Steel output in the world’s top producer is set to be disrupted this month and in September as mills around Beijing are ordered to cut supply to ensure blue skies for the parade, which marks the end of World War II, as well as a sports event. Iron ore dropped to a six-year low below $45 a metric ton in early July as Rio Tinto Group and Vale SA raised output into an oversupplied market, before rallying back into a bull market. UBS’s Morgan said prices of about $50 a ton are reasonable.

“We could easily see sub-$45 a ton as part of the normal volatility in this space, but I don’t think prices would sustain levels below $40,” Morgan said in an e-mail, referring to the cost of benchmark supplies landed in China.

Ore with 62 percent content in Qingdao entered the bull market last week, rebounding from the low of $44.59 a dry ton on July 8, according to Metal Bulletin Ltd. Prices rose 2.7 percent to one-month high of $56.78 on Wednesday.
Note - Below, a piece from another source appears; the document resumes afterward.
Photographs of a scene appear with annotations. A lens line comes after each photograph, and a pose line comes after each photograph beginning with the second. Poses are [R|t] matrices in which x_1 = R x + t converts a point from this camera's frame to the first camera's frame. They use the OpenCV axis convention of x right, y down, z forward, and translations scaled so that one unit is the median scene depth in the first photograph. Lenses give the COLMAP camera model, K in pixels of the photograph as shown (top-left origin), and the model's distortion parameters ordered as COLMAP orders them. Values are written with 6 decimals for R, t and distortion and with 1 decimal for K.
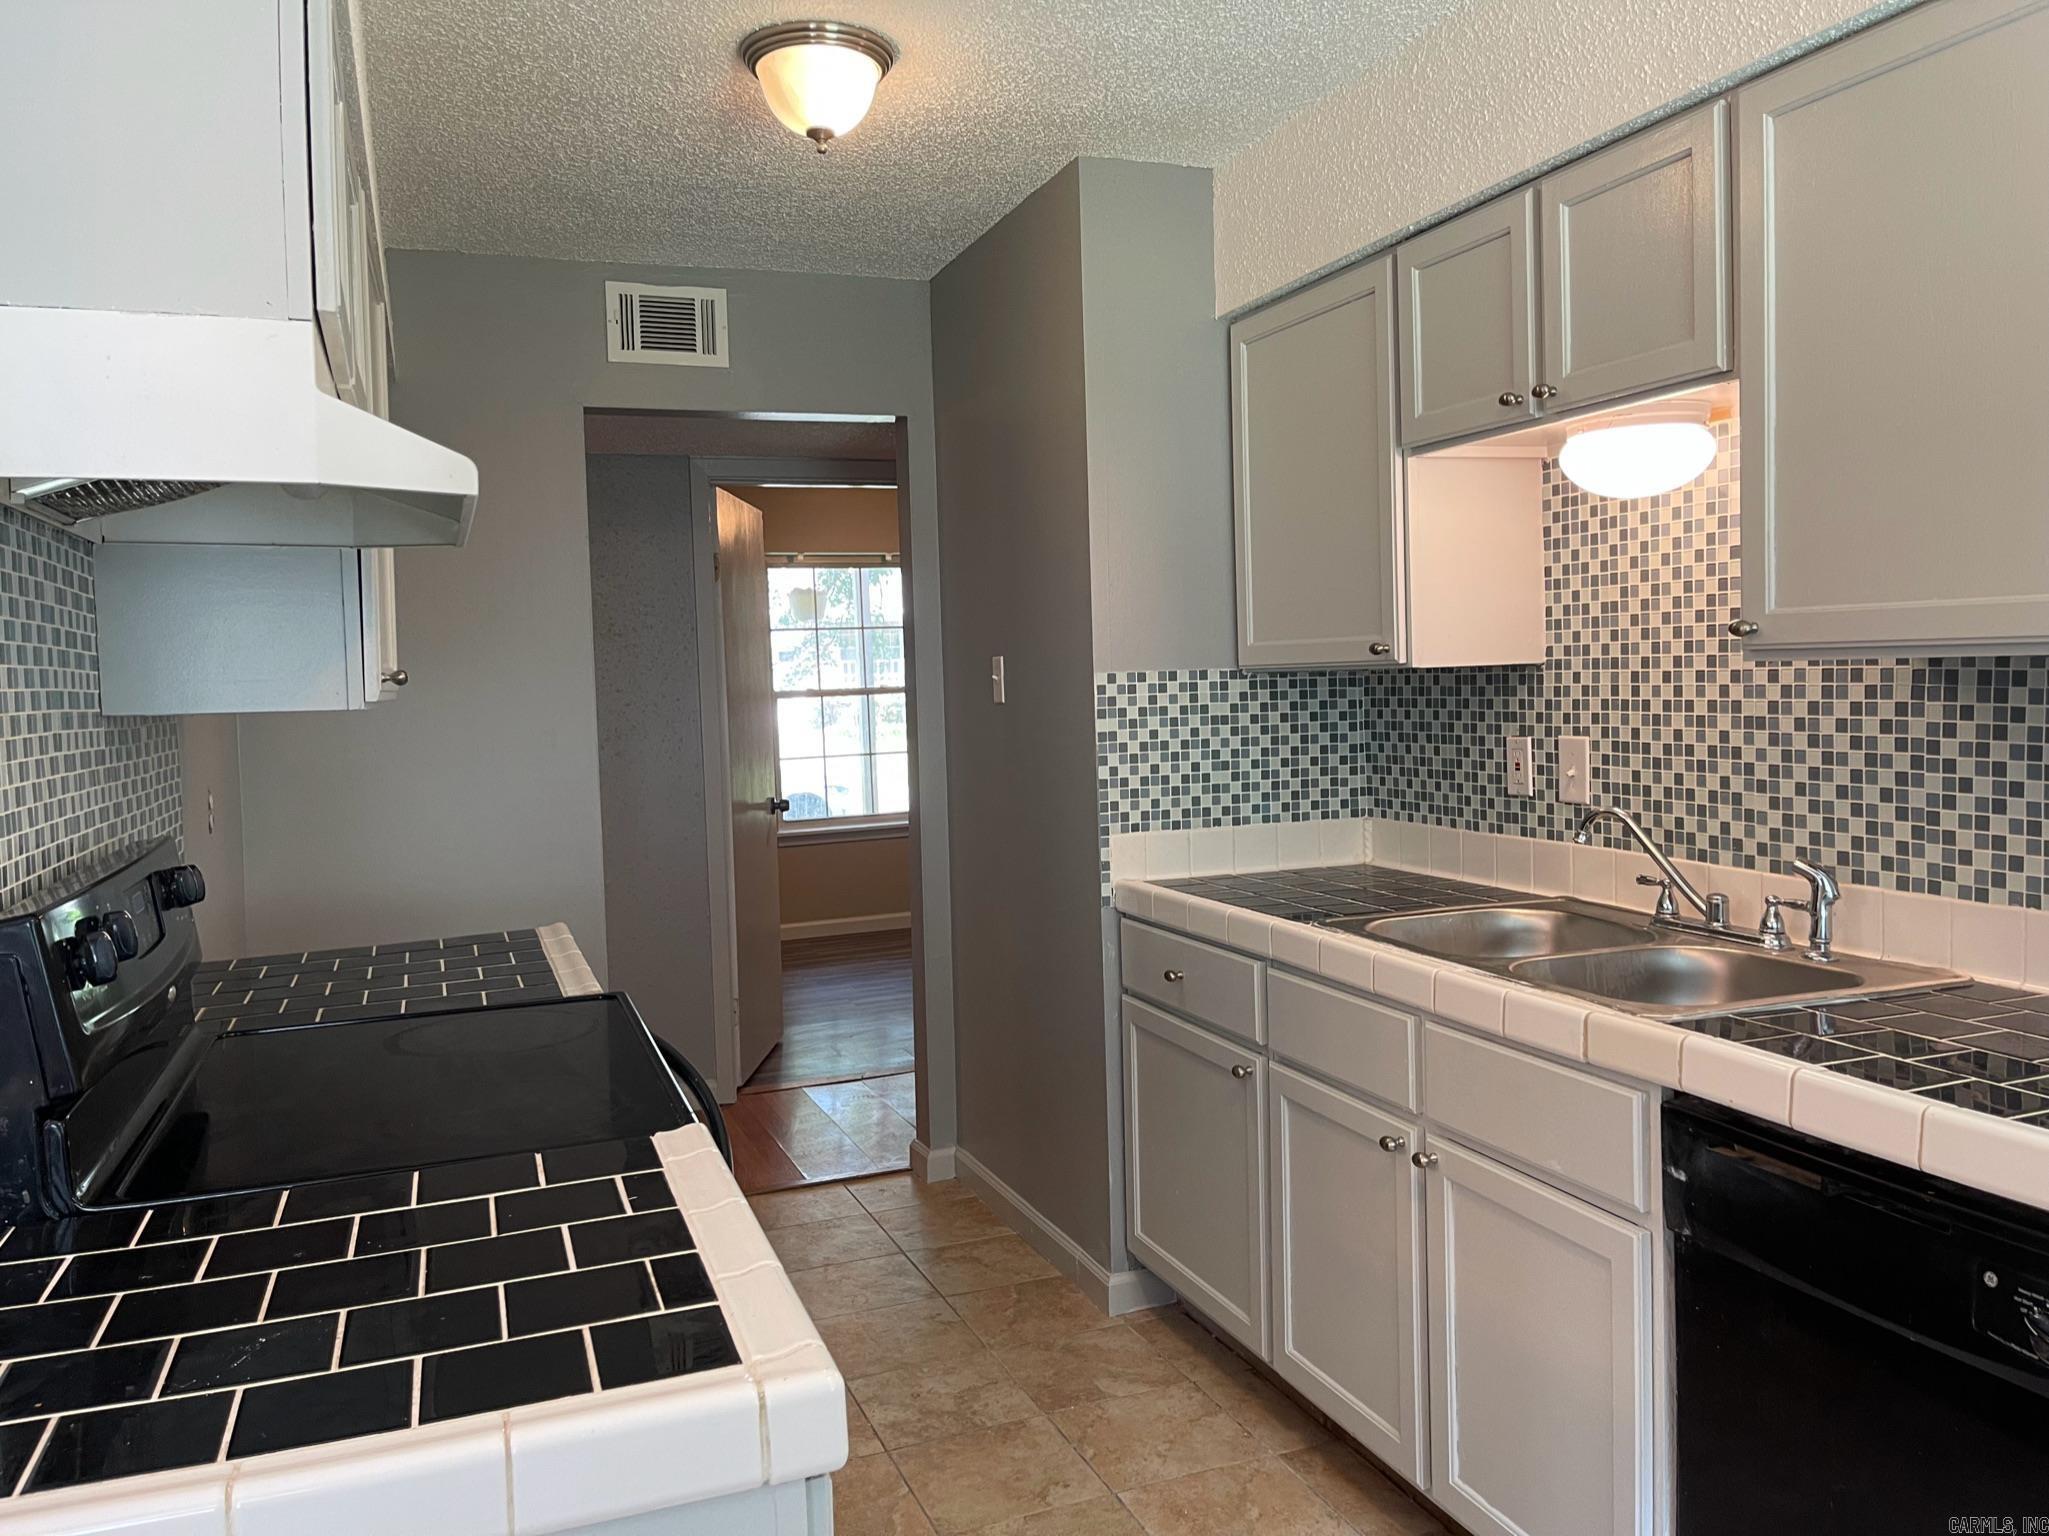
lens RADIAL K [[1548.8, 0, 1034.3], [0, 1548.8, 732.8], [0, 0, 1]] dist [0.077268, -0.102044]
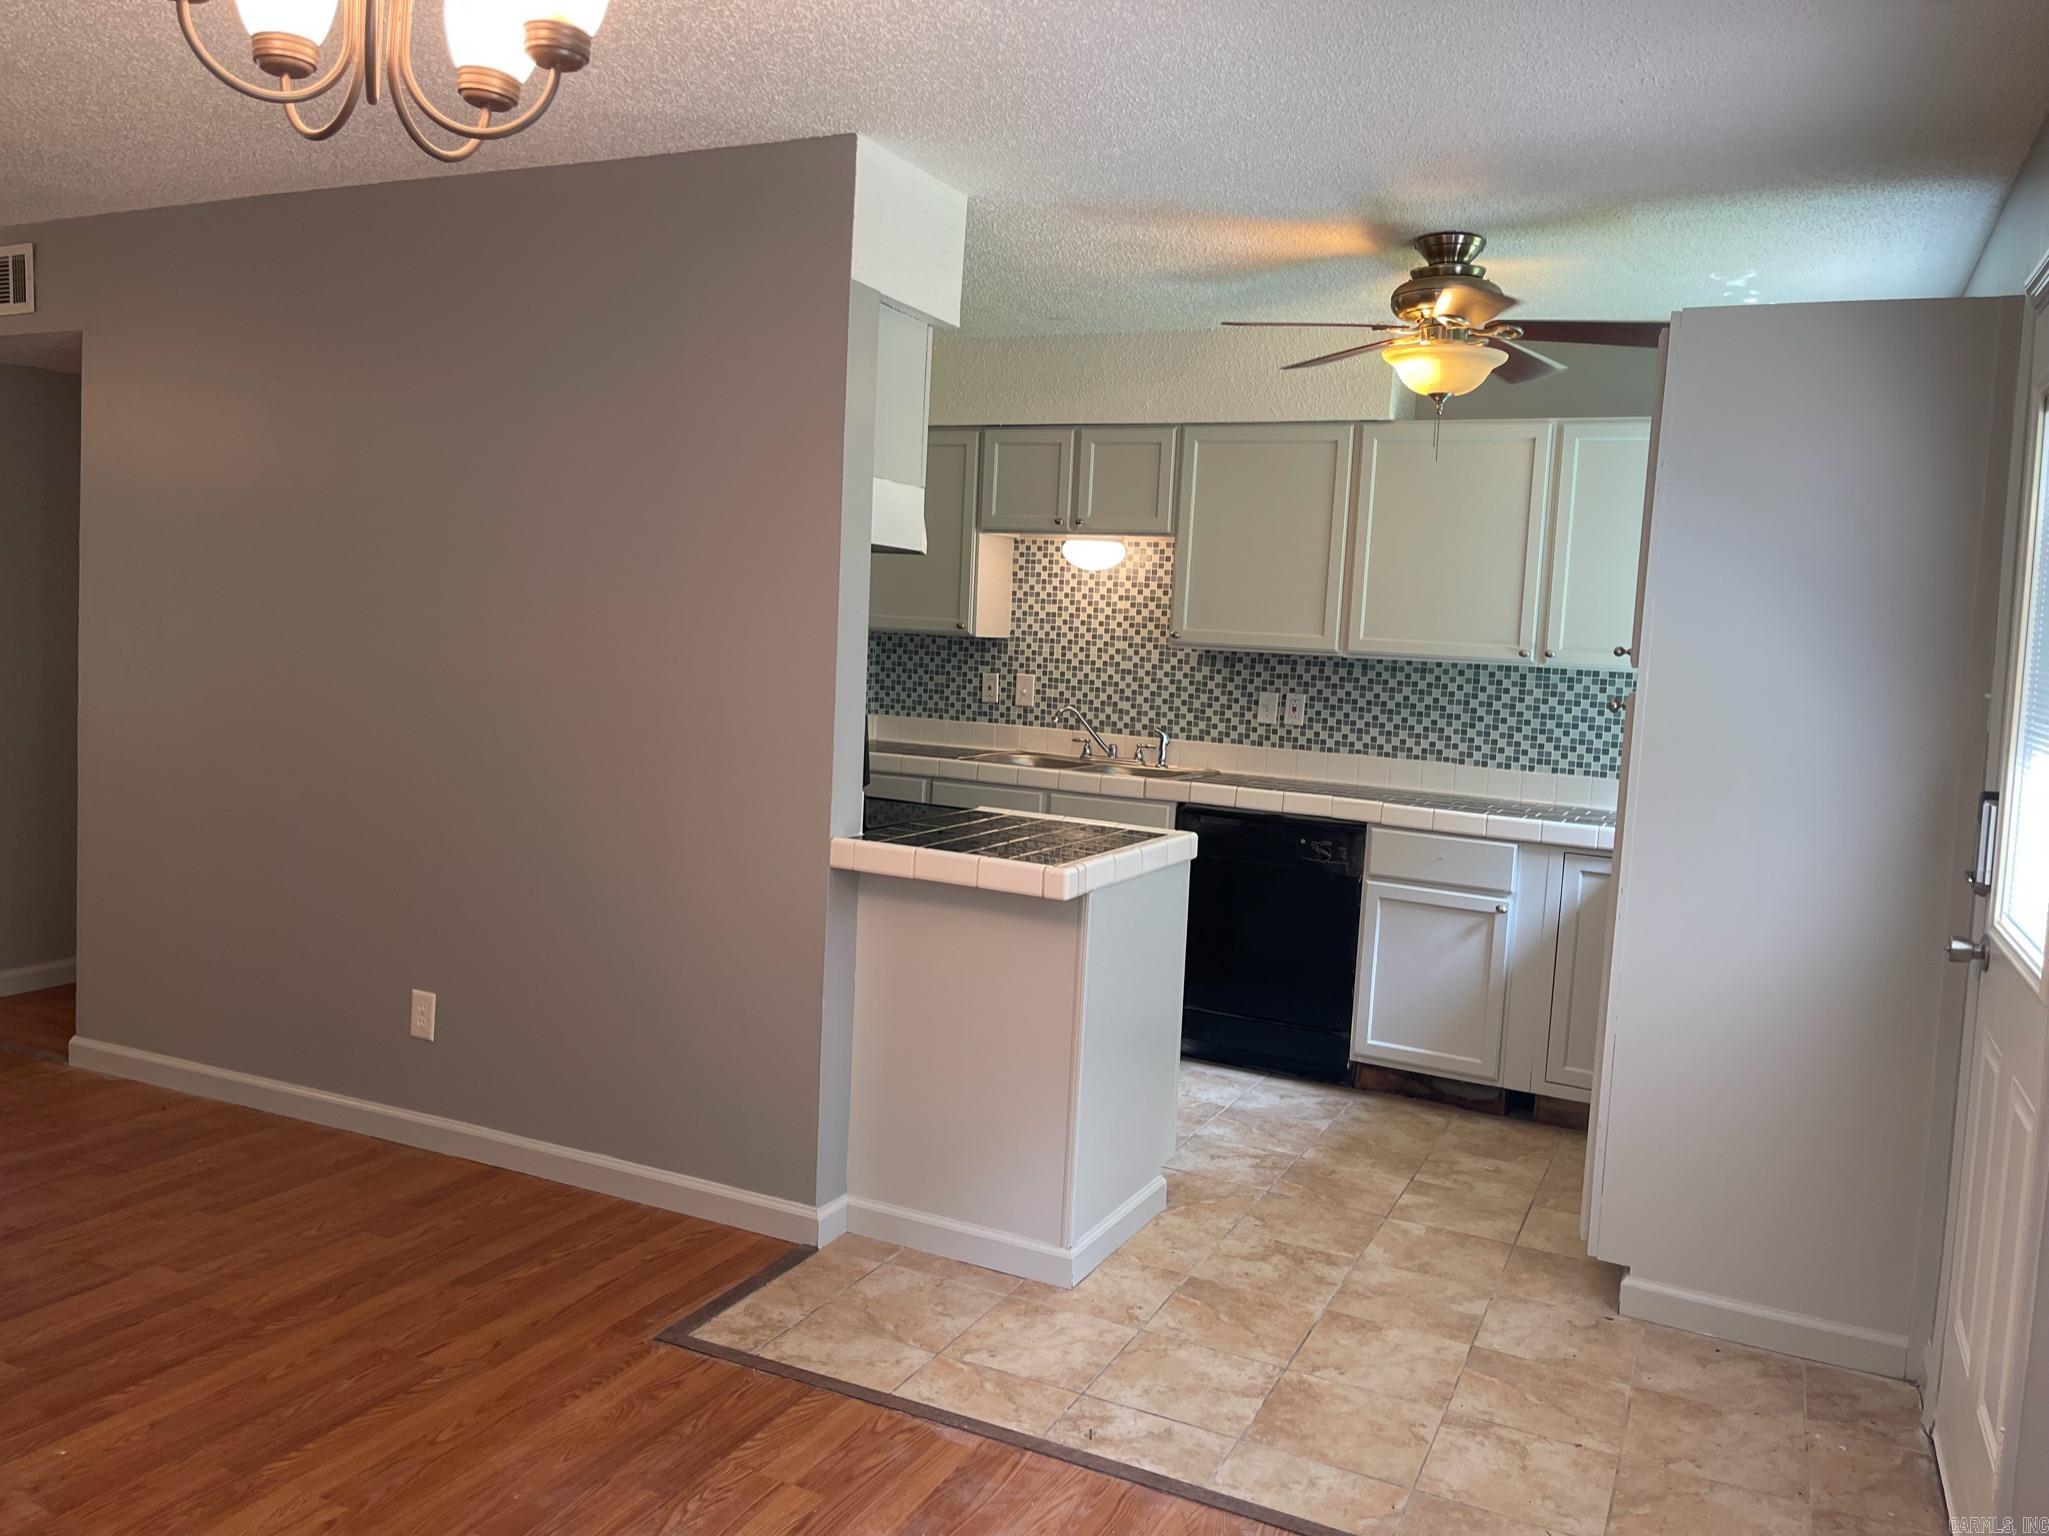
lens RADIAL K [[1548.8, 0, 1016.5], [0, 1548.8, 745.5], [0, 0, 1]] dist [0.077268, -0.102044]
pose [[0.726684, 0.015623, 0.686794, -1.204068], [-0.045351, 0.998651, 0.025268, 0.050711], [-0.685473, -0.049509, 0.726413, -0.557299]]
They’re still 20 percent lower this year.

Japan’s Surrender

China’s leadership is scheduled to host the parade in Tiananmen Square on Sept. 3 to commemorate the 70th anniversary of Japan’s surrender. Before that, Beijing will host the world track and field championships from Aug. 22-30.

As much as 6 million tons of steel production may be cut, more than was lost last year when similar curbs were used for a global summit, according to Mysteel Research’s chief analyst Xu Xiangchun, who cited talks with policy makers and mills. The restrictions will cover Hebei, China’s biggest steel-producing region, as well as Beijing and Tianjin.

The output disruption may reduce demand for iron ore by about 10 million tons, Australia & New Zealand Banking Group Ltd. wrote in a note on Monday. Macquarie Group Ltd. said that the move risked spurring volatility in iron ore prices.

Iron ore and steel prices in China climbed in recent days. Iron ore futures advanced 2.9 percent to close at 377 yuan ($60.71) a ton in Dalian on Wednesday, the highest in a month, as spot rebar advanced for an eighth day to cap the longest rising streak since October.